Friday, February 20, 2015

Ritual is Ritual

"AshWednesdayAltar" by Jonathunder 
This is going to sound strange, but - I just love Catholic mass.  I was raised in an Evangelical household but I attended Catholic school for four years, including mass every morning.  I can unequivocally place my love of elaborate ritual at the foot of that Catholic church.  The Stations of the Cross, the Candlemass throat-blessing, even the tinkling bells that rang out when the bread was supposedly being changed into the body of Christ - I loved them all.  Now, dogma wise I completely disagreed with the church and still do, but in my opinion that doesn't make the way they do ritual any less beautiful.

I think my favorite of all was Ash Wednesday.  The entire church processes forward (even those that aren't Catholic) and is marked with the ashes of last year's celebratory palms, as the priest intones "From dust you are made, and to dust you shall return."  I have always loved that phrase.  Usually read at funerals and on solemn church days, it has nonetheless always seemed lively to me.  Rather than an ominous proposition, it was a reminder of who I was - where I came from and where I was going.  As with all living things, I was made of and sustained by the cool soil beneath my feet; and when it came time for me to die, I would become part of that magnificent giver of life once again.  The phrase affirmed my place in the huge expanse of everything that is the earth.
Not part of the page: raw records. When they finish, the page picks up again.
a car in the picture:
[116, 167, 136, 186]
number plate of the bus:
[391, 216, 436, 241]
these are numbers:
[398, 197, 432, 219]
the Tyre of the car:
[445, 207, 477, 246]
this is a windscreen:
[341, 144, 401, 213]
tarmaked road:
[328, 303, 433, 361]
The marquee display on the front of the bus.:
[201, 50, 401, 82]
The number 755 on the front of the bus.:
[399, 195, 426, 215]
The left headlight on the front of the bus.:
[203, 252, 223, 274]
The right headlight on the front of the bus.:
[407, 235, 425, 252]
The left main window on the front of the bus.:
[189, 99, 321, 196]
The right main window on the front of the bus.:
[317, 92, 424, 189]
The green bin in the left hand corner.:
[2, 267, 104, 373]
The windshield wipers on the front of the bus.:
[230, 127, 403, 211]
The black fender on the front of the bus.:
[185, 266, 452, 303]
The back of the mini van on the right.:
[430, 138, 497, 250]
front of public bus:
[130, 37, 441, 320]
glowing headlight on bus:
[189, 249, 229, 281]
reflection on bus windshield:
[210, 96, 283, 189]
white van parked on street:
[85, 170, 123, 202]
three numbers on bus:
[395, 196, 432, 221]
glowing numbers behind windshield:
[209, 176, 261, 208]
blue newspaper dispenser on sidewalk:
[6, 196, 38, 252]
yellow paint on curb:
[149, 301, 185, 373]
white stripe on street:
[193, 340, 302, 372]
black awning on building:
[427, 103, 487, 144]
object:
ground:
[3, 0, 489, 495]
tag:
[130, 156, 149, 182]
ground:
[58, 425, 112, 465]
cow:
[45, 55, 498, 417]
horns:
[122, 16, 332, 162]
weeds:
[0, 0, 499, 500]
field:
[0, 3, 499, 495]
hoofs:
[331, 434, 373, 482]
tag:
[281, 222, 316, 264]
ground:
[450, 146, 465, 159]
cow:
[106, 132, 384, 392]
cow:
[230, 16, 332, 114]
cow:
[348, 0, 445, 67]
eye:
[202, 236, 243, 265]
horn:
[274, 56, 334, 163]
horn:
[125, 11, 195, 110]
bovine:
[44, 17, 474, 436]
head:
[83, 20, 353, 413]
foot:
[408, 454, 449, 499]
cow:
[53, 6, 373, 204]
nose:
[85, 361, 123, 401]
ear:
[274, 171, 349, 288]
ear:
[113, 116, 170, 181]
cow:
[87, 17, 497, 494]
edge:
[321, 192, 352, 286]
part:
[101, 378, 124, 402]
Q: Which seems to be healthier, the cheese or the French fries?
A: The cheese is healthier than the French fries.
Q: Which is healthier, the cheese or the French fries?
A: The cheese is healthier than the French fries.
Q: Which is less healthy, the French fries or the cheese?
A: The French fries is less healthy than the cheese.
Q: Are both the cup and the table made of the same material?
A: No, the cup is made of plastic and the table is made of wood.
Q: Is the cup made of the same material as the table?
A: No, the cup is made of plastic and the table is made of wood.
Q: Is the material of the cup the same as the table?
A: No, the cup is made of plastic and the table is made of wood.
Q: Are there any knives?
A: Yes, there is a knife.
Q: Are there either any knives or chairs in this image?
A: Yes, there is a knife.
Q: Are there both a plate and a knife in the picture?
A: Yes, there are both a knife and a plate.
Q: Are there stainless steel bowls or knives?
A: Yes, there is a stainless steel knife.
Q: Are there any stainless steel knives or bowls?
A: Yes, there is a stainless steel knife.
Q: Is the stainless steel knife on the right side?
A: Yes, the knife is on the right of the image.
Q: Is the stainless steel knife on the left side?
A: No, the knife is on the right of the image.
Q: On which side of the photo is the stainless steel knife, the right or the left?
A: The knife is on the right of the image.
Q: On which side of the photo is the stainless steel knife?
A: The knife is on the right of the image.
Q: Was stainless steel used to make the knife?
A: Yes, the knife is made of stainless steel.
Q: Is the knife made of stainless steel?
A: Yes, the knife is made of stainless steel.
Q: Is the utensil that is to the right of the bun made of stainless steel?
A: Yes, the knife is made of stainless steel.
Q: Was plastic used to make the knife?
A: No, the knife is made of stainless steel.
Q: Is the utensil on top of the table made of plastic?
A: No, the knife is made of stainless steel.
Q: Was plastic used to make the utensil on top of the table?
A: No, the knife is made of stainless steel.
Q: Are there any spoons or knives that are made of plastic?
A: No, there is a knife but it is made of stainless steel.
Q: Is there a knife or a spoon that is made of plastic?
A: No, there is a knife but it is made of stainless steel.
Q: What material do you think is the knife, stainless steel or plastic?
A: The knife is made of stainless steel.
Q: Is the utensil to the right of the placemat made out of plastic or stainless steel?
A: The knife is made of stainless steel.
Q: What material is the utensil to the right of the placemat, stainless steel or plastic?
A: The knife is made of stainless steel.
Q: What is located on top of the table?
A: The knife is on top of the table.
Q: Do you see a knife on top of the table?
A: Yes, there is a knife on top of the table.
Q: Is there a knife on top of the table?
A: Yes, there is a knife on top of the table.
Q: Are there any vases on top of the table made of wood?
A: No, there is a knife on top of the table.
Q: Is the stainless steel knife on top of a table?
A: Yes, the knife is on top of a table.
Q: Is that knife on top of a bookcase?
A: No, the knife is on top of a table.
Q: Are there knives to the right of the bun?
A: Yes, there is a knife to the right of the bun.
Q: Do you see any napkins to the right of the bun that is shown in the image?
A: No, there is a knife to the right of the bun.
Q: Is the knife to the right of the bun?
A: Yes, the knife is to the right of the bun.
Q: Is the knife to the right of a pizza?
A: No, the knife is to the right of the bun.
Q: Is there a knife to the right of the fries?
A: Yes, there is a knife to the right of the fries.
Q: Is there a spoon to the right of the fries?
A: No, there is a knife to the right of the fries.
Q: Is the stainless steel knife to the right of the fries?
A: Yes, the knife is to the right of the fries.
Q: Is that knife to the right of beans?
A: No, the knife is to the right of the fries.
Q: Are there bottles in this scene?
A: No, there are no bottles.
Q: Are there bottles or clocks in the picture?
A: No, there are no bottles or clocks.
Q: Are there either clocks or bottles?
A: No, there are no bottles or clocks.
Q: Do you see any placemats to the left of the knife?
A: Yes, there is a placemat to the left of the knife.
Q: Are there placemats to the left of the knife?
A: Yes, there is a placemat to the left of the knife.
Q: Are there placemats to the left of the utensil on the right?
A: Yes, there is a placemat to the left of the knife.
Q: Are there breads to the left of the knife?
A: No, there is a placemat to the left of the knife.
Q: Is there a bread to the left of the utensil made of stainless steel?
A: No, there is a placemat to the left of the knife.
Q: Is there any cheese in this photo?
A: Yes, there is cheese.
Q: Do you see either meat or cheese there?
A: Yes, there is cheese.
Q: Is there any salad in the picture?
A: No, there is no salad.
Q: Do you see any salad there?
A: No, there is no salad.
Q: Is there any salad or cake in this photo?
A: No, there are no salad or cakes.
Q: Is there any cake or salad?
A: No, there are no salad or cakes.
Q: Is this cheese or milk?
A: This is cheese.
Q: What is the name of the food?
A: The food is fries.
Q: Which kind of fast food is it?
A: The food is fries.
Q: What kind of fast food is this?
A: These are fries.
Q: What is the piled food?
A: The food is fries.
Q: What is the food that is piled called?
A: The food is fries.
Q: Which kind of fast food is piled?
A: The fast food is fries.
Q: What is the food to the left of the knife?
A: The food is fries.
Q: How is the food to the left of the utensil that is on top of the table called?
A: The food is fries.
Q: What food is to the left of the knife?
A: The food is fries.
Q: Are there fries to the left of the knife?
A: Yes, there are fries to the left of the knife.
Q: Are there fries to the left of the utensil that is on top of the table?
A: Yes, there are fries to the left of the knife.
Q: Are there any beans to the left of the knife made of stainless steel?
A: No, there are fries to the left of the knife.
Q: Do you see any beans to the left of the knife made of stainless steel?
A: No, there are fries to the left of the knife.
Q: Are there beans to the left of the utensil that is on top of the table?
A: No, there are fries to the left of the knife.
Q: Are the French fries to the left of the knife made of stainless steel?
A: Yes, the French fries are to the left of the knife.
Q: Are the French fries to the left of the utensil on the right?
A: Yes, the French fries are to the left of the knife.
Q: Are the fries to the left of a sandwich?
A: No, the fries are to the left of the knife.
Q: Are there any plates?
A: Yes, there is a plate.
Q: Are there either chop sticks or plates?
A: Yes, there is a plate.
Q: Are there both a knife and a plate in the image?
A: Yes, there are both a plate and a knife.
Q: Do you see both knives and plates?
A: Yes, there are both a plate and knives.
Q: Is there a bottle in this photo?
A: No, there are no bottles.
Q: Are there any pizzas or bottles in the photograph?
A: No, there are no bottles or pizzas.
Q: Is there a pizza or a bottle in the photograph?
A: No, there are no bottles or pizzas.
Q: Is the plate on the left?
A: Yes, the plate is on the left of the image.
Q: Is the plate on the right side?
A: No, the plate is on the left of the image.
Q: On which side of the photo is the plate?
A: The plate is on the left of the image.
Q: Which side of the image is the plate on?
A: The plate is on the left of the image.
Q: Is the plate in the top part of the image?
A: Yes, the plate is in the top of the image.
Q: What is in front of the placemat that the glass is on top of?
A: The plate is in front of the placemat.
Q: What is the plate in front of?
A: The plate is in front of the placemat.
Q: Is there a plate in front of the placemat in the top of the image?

I've written here before about being raised in a tradition other than Paganism, and how important I think it is to honor the words and ideas that first inflamed my passion for the spiritual.  I'm not interested in being a Christian with a Pagan veneer (honestly I feel like that ship sailed a long, long time ago for me) but I also don't want to toss out the baby with the bathwater.  Ian Corrigan has a wonderful Yule ritual over on the ADF website that perfectly mirrors the Tenebrae rite practiced in some churches on Good Friday - all candles are slowly extinguished but for one, which is used to relight all the others and bring light back into the world.  I love that sentiment, the power of the darkness and the returning of the light, and I've used a modified version of that ritual in my own Grove's Yule celebrations.  I'm so thankful that we as Pagans don't have to throw it out because of its association with a Christian ritual.